Task prompt. In the stretch from the start of the lines through the line containing "Sign in to account", replace "Customer Stories" with "Case Studies" and change nothing else. Give back only those lines, leaving out the pictures.

Task input.
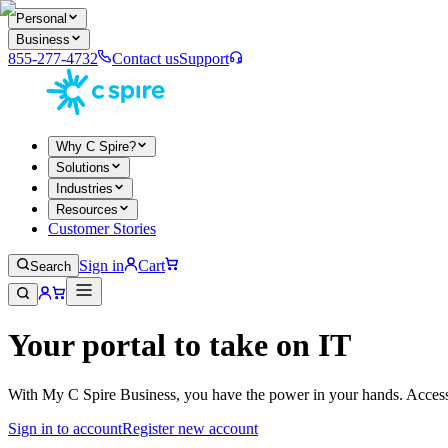
Personal
Business
855-277-4732
Contact us
Support
Why C Spire?
Solutions
Industries
Resources
Customer Stories
Sign in
Cart
Search
Your portal to take on IT
With My C Spire Business, you have the power in your hands. Access t
Sign in to account
Register new account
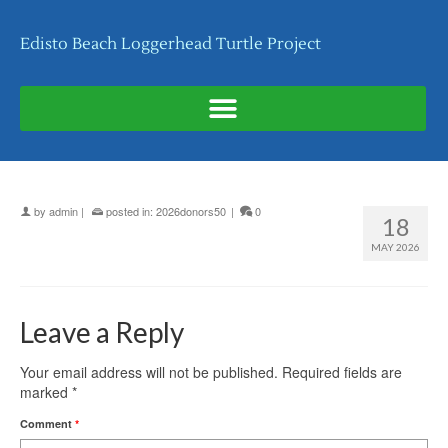
Edisto Beach Loggerhead Turtle Project
by
admin
|
posted in:
2026donors50
|
0
18
MAY 2026
Leave a Reply
Your email address will not be published.
Required fields are
marked
*
Comment
*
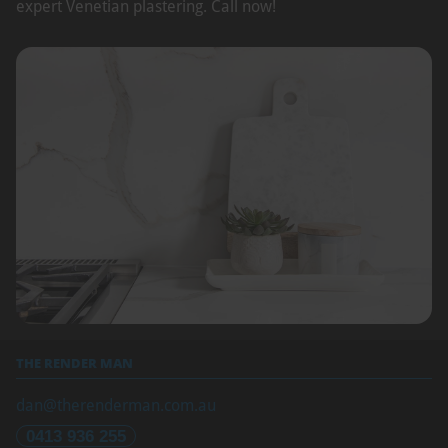
expert Venetian plastering. Call now!
THE RENDER MAN
dan@therenderman.com.au
0413 936 255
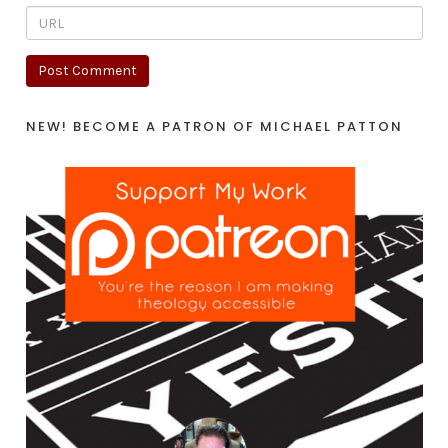
NEW! BECOME A PATRON OF MICHAEL PATTON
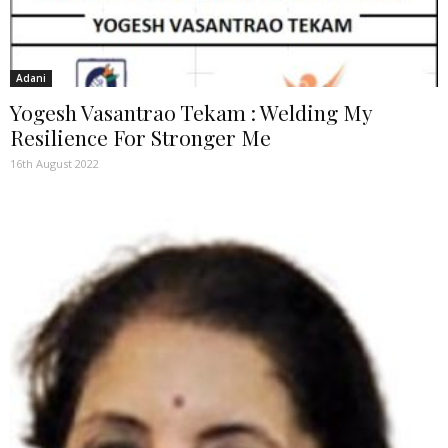
Adani
Yogesh Vasantrao Tekam : Welding My
Resilience For Stronger Me
16th August 2022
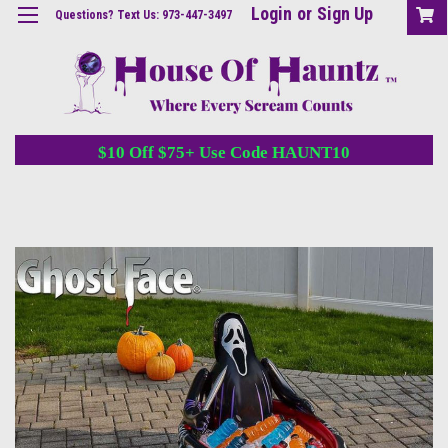
Login
or
Sign Up
Questions? Text Us: 973-447-3497
$10 Off $75+ Use Code HAUNT10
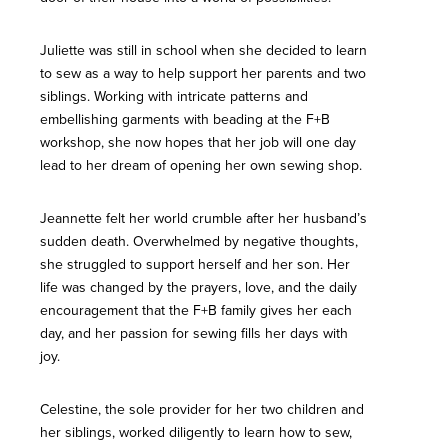
Juliette was still in school when she decided to learn
to sew as a way to help support her parents and two
siblings. Working with intricate patterns and
embellishing garments with beading at the F+B
workshop, she now hopes that her job will one day
lead to her dream of opening her own sewing shop.
Jeannette felt her world crumble after her husband’s
sudden death. Overwhelmed by negative thoughts,
she struggled to support herself and her son. Her
life was changed by the prayers, love, and the daily
encouragement that the F+B family gives her each
day, and her passion for sewing fills her days with
joy.
Celestine, the sole provider for her two children and
her siblings, worked diligently to learn how to sew,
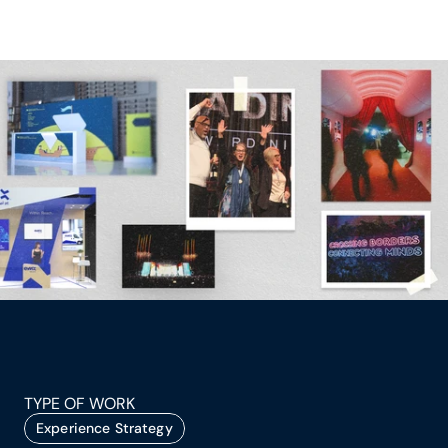
TYPE OF WORK
Experience Strategy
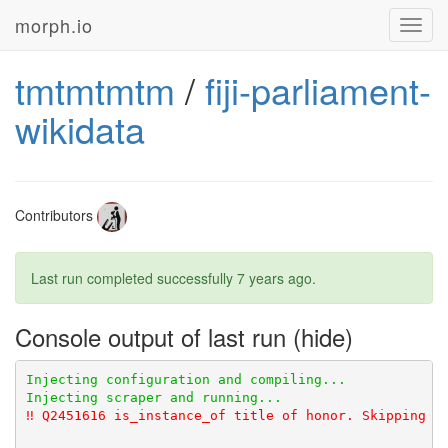
morph.io
Toggl
navig
tmtmtmtm
/
fiji-parliament-
wikidata
Contributors
Last run completed successfully
7 years ago
.
Console output of last run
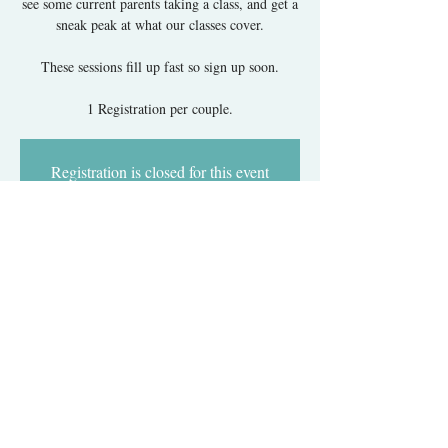
see some current parents taking a class, and get a
sneak peak at what our classes cover.
These sessions fill up fast so sign up soon.
1 Registration per couple.
Registration is closed for this event
but there are others coming up!
Got It
Time & Location
Jan 20, 2018, 12:30 PM – 1:30 PM
GW Hospital, 900 23rd St NW, Washington, DC
20037, USA
About The Event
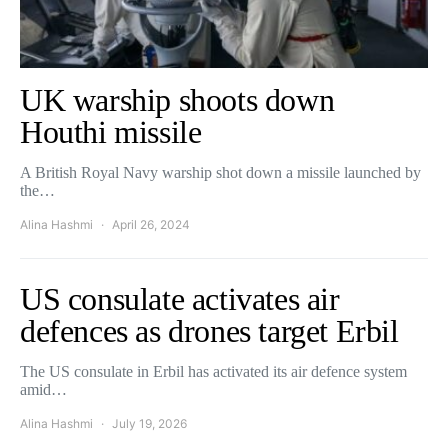
UK warship shoots down
Houthi missile
A British Royal Navy warship shot down a missile launched by
the…
Alina Hashmi
April 26, 2024
US consulate activates air
defences as drones target Erbil
The US consulate in Erbil has activated its air defence system
amid…
Alina Hashmi
July 19, 2026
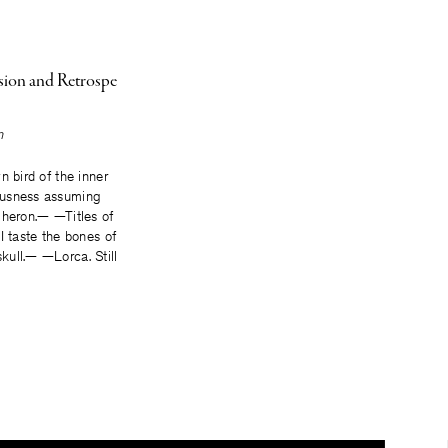
ision and Retrospe
n
n bird of the inner
usness assuming
 heron.— —Titles of
I taste the bones of
ull.— —Lorca. Still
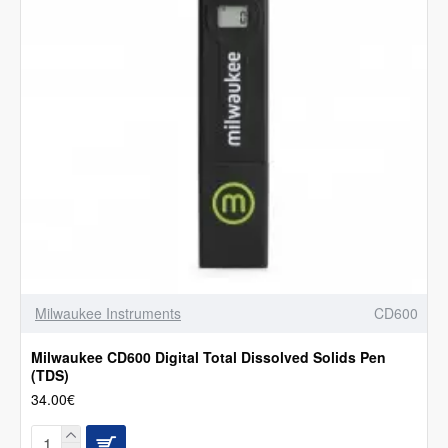
Milwaukee Instruments
CD600
Milwaukee CD600 Digital Total Dissolved Solids Pen
(TDS)
34.00€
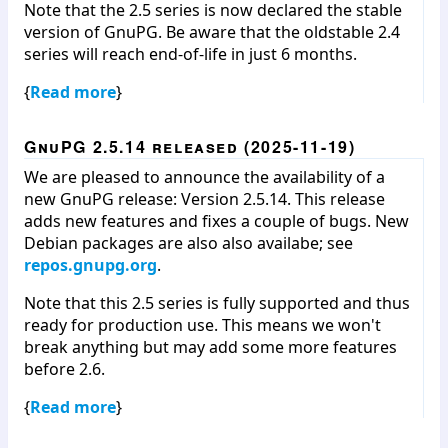
Note that the 2.5 series is now declared the stable
version of GnuPG. Be aware that the oldstable 2.4
series will reach end-of-life in just 6 months.
{
Read more
}
GnuPG 2.5.14 released (2025-11-19)
We are pleased to announce the availability of a
new GnuPG release: Version 2.5.14. This release
adds new features and fixes a couple of bugs. New
Debian packages are also also availabe; see
repos.gnupg.org
.
Note that this 2.5 series is fully supported and thus
ready for production use. This means we won't
break anything but may add some more features
before 2.6.
{
Read more
}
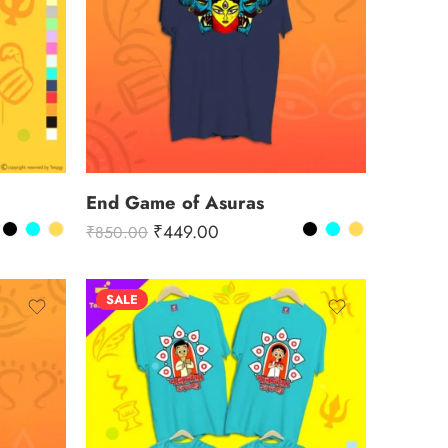
End Game of Asuras
₹
449.00
₹
850.00
SALE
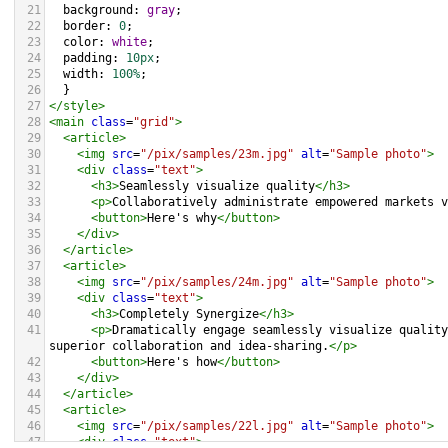
21
background
: 
gray
;
22
border
: 
0
;
23
color
: 
white
;
24
padding
: 
10px
;
25
width
: 
100%
;
26
  }
27
</
style
>
28
<
main
class
=
"grid"
>
29
<
article
>
30
<
img
src
=
"/pix/samples/23m.jpg"
alt
=
"Sample photo"
>
31
<
div
class
=
"text"
>
32
<
h3
>
Seamlessly visualize quality
</
h3
>
33
<
p
>
Collaboratively administrate empowered markets v
34
<
button
>
Here's why
</
button
>
35
</
div
>
36
</
article
>
37
<
article
>
38
<
img
src
=
"/pix/samples/24m.jpg"
alt
=
"Sample photo"
>
39
<
div
class
=
"text"
>
40
<
h3
>
Completely Synergize
</
h3
>
41
<
p
>
Dramatically engage seamlessly visualize quality
superior collaboration and idea-sharing.
</
p
>
42
<
button
>
Here's how
</
button
>
43
</
div
>
44
</
article
>
45
<
article
>
46
<
img
src
=
"/pix/samples/22l.jpg"
alt
=
"Sample photo"
>
47
<
div
class
=
"text"
>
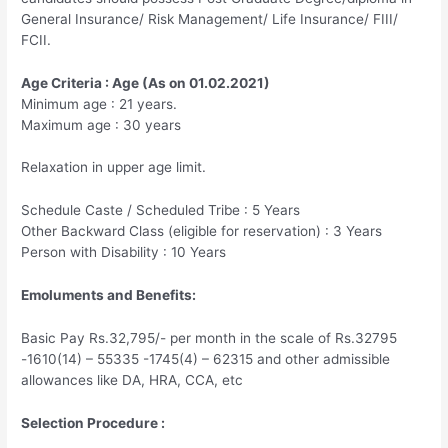
General Insurance/ Risk Management/ Life Insurance/ FIII/
FCII.
Age Criteria : Age (As on 01.02.2021)
Minimum age : 21 years.
Maximum age : 30 years
Relaxation in upper age limit.
Schedule Caste / Scheduled Tribe : 5 Years
Other Backward Class (eligible for reservation) : 3 Years
Person with Disability : 10 Years
Emoluments and Benefits:
Basic Pay Rs.32,795/- per month in the scale of Rs.32795
-1610(14) – 55335 -1745(4) – 62315 and other admissible
allowances like DA, HRA, CCA, etc
Selection Procedure :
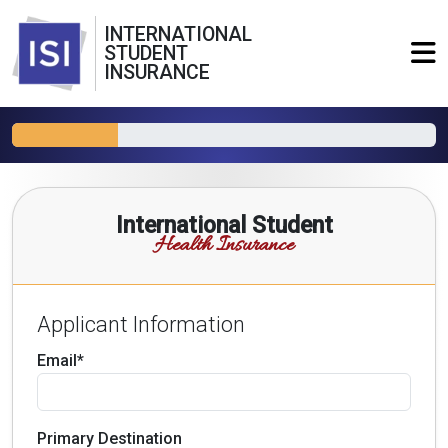
INTERNATIONAL
STUDENT
INSURANCE
International Student
Health Insurance
Applicant Information
Email*
Primary Destination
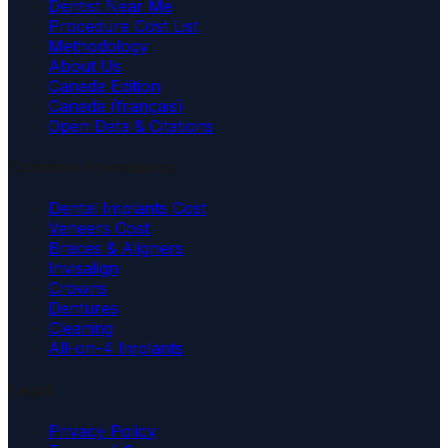
Dentist Near Me
Procedure Cost List
Methodology
About Us
Canada Edition
Canada (français)
Open Data & Citations
Common Procedures
Dental Implants Cost
Veneers Cost
Braces & Aligners
Invisalign
Crowns
Dentures
Cleaning
All-on-4 Implants
Legal
Privacy Policy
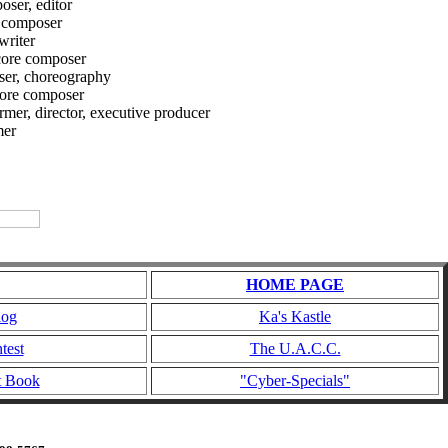
ser, editor
 composer
riter
ore composer
ser, choreography
core composer
, director, executive producer
er
HOME PAGE
log
Ka's Kastle
test
The U.A.C.C.
t Book
"Cyber-Specials"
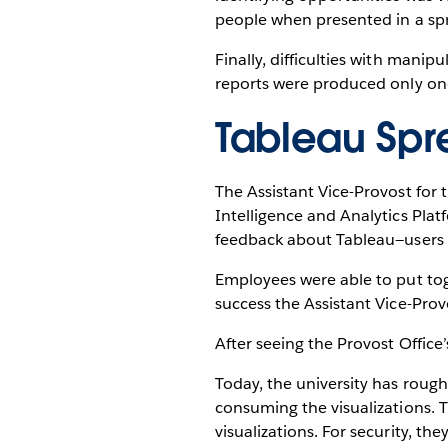
people when presented in a sp
Finally, difficulties with mani
reports were produced only on
Tableau Spre
The Assistant Vice-Provost for
Intelligence and Analytics Pla
feedback about Tableau—users i
Employees were able to put tog
success the Assistant Vice-Provo
After seeing the Provost Office
Today, the university has roug
consuming the visualizations. T
visualizations. For security, the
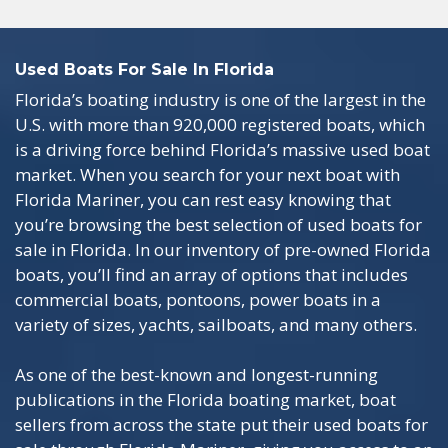
Used Boats For Sale In Florida
Florida’s boating industry is one of the largest in the
U.S. with more than 920,000 registered boats, which
is a driving force behind Florida’s massive used boat
market. When you search for your next boat with
Florida Mariner, you can rest easy knowing that
you’re browsing the best selection of used boats for
sale in Florida. In our inventory of pre-owned Florida
boats, you’ll find an array of options that includes
commercial boats, pontoons, power boats in a
variety of sizes, yachts, sailboats, and many others.
As one of the best-known and longest-running
publications in the Florida boating market, boat
sellers from across the state put their used boats for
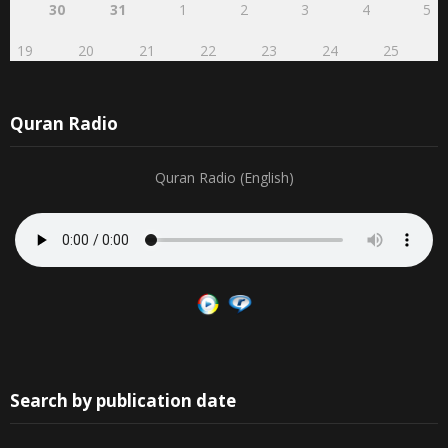
30
31
1
2
3
4
5
19
20
21
22
23
24
25
Quran Radio
Quran Radio (English)
Search by publication date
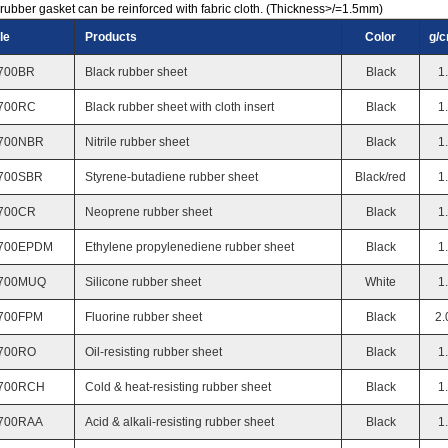
rubber gasket can be reinforced with fabric cloth. (Thickness>/=1.5mm)
le
Products
Color
g/
700BR
Black rubber sheet
Black
1
700RC
Black rubber sheet with cloth insert
Black
1
700NBR
Nitrile rubber sheet
Black
1
700SBR
Styrene-butadiene rubber sheet
Black/red
1
700CR
Neoprene rubber sheet
Black
1
700EPDM
Ethylene propylenediene rubber sheet
Black
1
700MUQ
Silicone rubber sheet
White
1
700FPM
Fluorine rubber sheet
Black
2.
700RO
Oil-resisting rubber sheet
Black
1
700RCH
Cold & heat-resisting rubber sheet
Black
1
700RAA
Acid & alkali-resisting rubber sheet
Black
1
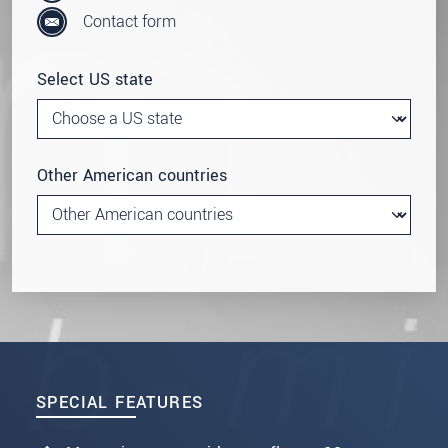
Contact form
Select US state
Other American countries
SPECIAL FEATURES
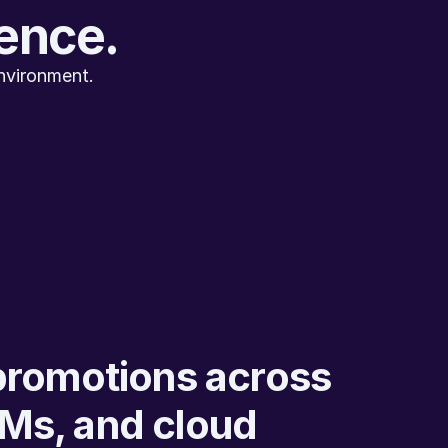
gence.
nvironment.
promotions across 
Ms, and cloud 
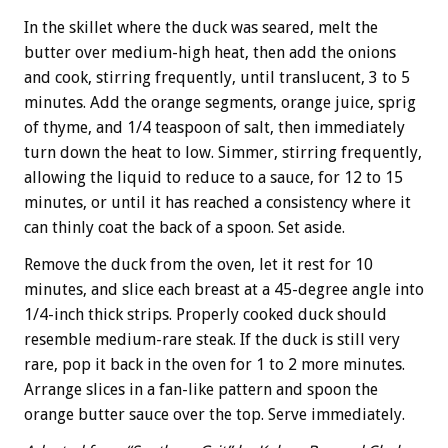
In the skillet where the duck was seared, melt the
butter over medium-high heat, then add the onions
and cook, stirring frequently, until translucent, 3 to 5
minutes. Add the orange segments, orange juice, sprig
of thyme, and 1/4 teaspoon of salt, then immediately
turn down the heat to low. Simmer, stirring frequently,
allowing the liquid to reduce to a sauce, for 12 to 15
minutes, or until it has reached a consistency where it
can thinly coat the back of a spoon. Set aside.
Remove the duck from the oven, let it rest for 10
minutes, and slice each breast at a 45-degree angle into
1/4-inch thick strips. Properly cooked duck should
resemble medium-rare steak. If the duck is still very
rare, pop it back in the oven for 1 to 2 more minutes.
Arrange slices in a fan-like pattern and spoon the
orange butter sauce over the top. Serve immediately.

Written reply.
Personal
Business
855-277-4732
Contact us
Support
Why C Spire?
Solutions
Industries
Resources
Case Studies
Sign in
Cart
Search
Your portal to take on IT
With My C Spire Business, you have the power in your hands. Access t
Sign in to account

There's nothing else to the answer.